Le dispositif Pinel sera-t-il reconduit en 2018 ?

Le projet de loi de finances 2018 sur la reforme du logement a été présenté. Le dispositif d’investissement locatif Pinel prend fin au 31 décembre 2017. En pratique, cela veut dire que les logements éligibles dont l’acte de vente n’a pas été signé avant cette date ne bénéficient plus des avantages fiscaux générés par la loi Pinel. Qu’en est-il ?

Rappel sur la loi Pinel

Créée par la loi de finances 2015, la loi Pinel est un dispositif permettant à un investisseur de défiscaliser une partie du prix d’acquisition d’un logement sous certaines conditions.

Les conditions liées à la location

En effet, l’investisseur doit mettre le logement en location pendant au moins 6 ans. Par ailleurs, le logement doit être neuf, acheté sur plan ou VEFA (vente en l’état futur d’achèvement), ou en cours de construction. S’il s’agit d’un logement ancien, les travaux de rénovation doivent être assurés. 

Pour profiter de l’avantage Pinel, le logement doit également être situé dans des zones dites tendues. C’est-à-dire, là où il existe un déséquilibre fort entre l’offre et la demande de logement : zones A bis, A, C si agrément spécifique, B1 et dans quelques communes inscrites en B2.

Les conditions liées au locataire

Le locataire doit obligatoirement louer le logement en tant que résidence principale. En outre, son revenu fiscal ne doit pas dépasser certains plafonds, dont les barèmes ont été relevés de l’ancien dispositif Duflot.

Loi Pinel : une réduction d’impôt allant à 21 %

Si toutes les conditions liées à la loi Pinel sont respectées, le propriétaire bénéficie d’une réduction d’impôt pouvant s’élever à 21 % du prix de revient du bien immobilier. En fait :

  • Pour une durée de location de 6 ans, la réduction d’impôt est de 12 %
  • Pour 9 ans, 18 %
  • Pour 12 ans, 21 %

Attention, l’avantage fiscal s’applique uniquement dans les conditions suivantes :

  • 2 acquisitions maximum par an
  • 300 000 € d’investissements
  • 5500 € du m2 et par foyer fiscal

Arrêt de la loi Pinel : quel changement avec la loi Mézard ?

Force est de rappeler que la loi Pinel était jugée trop coûteuse pour l’État.
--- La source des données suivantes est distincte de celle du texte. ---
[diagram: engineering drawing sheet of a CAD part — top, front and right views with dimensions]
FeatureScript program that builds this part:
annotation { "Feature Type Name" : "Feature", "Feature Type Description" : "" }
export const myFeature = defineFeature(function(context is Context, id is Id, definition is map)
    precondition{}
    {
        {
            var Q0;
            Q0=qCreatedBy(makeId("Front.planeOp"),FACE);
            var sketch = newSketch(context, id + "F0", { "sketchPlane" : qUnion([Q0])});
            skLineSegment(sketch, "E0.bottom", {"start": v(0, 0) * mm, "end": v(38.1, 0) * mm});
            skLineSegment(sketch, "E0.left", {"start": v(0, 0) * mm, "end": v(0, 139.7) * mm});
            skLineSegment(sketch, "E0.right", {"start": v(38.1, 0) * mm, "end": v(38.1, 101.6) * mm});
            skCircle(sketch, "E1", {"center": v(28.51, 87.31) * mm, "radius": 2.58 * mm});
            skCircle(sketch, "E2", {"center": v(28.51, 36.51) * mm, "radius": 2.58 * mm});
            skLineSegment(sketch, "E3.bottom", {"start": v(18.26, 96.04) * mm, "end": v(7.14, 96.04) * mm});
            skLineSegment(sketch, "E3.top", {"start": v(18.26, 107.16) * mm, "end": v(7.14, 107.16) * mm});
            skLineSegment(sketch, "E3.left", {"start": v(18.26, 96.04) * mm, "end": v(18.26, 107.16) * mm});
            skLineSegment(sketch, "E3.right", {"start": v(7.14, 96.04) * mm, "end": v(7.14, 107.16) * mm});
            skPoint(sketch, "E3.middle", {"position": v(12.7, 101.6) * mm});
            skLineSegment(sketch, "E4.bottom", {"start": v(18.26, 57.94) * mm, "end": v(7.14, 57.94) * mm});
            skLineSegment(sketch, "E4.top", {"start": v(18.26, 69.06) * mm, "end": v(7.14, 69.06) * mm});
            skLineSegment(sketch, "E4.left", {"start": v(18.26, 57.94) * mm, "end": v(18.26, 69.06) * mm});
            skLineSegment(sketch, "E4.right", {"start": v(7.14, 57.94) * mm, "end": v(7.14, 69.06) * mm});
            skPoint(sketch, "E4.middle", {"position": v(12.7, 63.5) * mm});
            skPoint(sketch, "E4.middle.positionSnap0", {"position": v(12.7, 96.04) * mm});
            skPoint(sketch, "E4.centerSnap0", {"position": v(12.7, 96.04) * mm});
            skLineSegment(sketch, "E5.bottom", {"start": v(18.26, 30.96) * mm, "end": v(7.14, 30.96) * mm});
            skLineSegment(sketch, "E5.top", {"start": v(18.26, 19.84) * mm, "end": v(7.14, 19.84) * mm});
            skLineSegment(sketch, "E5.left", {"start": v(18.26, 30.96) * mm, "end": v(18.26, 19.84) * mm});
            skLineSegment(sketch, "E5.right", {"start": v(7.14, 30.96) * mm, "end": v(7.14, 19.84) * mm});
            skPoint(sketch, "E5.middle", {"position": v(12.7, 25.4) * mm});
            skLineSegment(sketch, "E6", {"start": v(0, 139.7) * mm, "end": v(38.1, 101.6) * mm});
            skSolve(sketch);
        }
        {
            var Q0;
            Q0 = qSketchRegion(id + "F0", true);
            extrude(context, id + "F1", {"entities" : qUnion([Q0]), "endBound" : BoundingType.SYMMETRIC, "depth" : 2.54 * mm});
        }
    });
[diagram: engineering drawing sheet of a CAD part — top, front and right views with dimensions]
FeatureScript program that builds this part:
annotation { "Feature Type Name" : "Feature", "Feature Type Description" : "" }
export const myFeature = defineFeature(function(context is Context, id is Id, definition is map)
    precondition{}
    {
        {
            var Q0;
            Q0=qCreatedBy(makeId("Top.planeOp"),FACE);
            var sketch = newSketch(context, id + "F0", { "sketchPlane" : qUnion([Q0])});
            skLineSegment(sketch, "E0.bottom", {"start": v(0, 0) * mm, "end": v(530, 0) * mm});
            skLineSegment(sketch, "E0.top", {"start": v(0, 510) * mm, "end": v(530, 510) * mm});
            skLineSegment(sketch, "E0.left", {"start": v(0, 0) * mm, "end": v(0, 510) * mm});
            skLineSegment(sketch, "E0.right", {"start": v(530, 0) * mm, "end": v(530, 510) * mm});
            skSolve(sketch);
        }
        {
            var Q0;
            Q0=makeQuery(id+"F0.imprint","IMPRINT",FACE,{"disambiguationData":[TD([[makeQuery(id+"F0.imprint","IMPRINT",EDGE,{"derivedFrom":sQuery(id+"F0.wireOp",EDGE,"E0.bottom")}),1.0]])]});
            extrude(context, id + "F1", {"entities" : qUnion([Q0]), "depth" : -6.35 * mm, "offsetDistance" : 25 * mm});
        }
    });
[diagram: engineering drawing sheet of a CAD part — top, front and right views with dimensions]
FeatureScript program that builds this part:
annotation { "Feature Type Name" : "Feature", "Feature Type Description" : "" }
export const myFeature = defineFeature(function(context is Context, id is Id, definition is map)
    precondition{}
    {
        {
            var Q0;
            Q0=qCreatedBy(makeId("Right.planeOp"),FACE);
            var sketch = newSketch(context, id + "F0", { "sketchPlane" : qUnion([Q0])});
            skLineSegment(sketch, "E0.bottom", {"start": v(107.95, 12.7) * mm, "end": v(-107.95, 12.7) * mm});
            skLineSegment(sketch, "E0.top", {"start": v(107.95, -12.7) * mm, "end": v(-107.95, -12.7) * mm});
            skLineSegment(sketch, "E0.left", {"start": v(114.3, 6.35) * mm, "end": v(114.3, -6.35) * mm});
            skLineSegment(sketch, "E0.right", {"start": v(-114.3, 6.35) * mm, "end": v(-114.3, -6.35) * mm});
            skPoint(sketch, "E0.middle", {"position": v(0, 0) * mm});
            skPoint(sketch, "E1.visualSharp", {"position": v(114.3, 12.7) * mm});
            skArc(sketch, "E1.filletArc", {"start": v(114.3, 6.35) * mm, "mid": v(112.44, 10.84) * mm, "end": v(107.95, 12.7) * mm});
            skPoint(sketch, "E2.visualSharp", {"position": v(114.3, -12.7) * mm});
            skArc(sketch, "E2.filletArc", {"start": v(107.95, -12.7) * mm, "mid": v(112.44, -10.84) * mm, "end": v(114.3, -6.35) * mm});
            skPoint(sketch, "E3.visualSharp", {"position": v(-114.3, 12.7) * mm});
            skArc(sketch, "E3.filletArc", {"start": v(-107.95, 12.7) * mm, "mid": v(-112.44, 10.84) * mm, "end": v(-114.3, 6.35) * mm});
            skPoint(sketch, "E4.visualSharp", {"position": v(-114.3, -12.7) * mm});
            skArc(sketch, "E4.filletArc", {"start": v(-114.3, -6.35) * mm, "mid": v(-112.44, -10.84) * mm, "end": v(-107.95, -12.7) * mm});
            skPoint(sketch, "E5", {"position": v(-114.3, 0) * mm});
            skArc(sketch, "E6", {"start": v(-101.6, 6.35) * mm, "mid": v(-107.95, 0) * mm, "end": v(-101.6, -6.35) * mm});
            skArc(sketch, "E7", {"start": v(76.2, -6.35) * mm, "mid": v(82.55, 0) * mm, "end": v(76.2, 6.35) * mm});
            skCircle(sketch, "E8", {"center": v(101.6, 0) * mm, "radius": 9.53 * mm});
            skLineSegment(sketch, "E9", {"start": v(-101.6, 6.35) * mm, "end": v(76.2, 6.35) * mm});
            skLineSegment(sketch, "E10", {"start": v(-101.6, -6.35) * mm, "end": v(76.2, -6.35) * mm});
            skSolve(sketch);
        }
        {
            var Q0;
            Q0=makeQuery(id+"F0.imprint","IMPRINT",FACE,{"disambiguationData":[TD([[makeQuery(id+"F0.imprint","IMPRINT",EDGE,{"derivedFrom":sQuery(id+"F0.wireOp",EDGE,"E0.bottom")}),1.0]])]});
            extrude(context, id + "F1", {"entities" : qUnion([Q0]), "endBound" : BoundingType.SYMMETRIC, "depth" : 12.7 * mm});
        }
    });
En effet, le montant total de la réduction d’impôt peut aller jusqu’à 63 000 € en 12 ans.

En ce qui concerne le futur de la loi Pinel, selon Jacques Mézard, ministre de la Cohésion des Territoires, le but de la réforme est de diminuer le coût pour l’État de cette politique d’incitation fiscale. Il ne s’agit donc pas de supprimer brutalement le Pinel, mais de le réorienter afin de le rendre plus efficace. Il en est de même pour le PTZ (Prêt à taux zéro).

Un zonage Mézard

La mise en place d’un nouveau zonage, « zone Mézard D », fait ainsi partie des hypothèses sur les modalités possibles de la future loi. L’objectif est d’attirer les locataires dans les zones détendues. Et, l’offre dans les zones tendues sera renforcée.

Une baisse des prix du neuf

La deuxième hypothèse envisagée est de restreindre le crédit. Cela contribuerait à la baisse des prix de vente sur le marché.

Une libération du foncier

En vue de faciliter l’accès à la propriété aux primoaccédants, l’État se voit également de restreindre les oppositions sur les permis de construire et les normes de construction.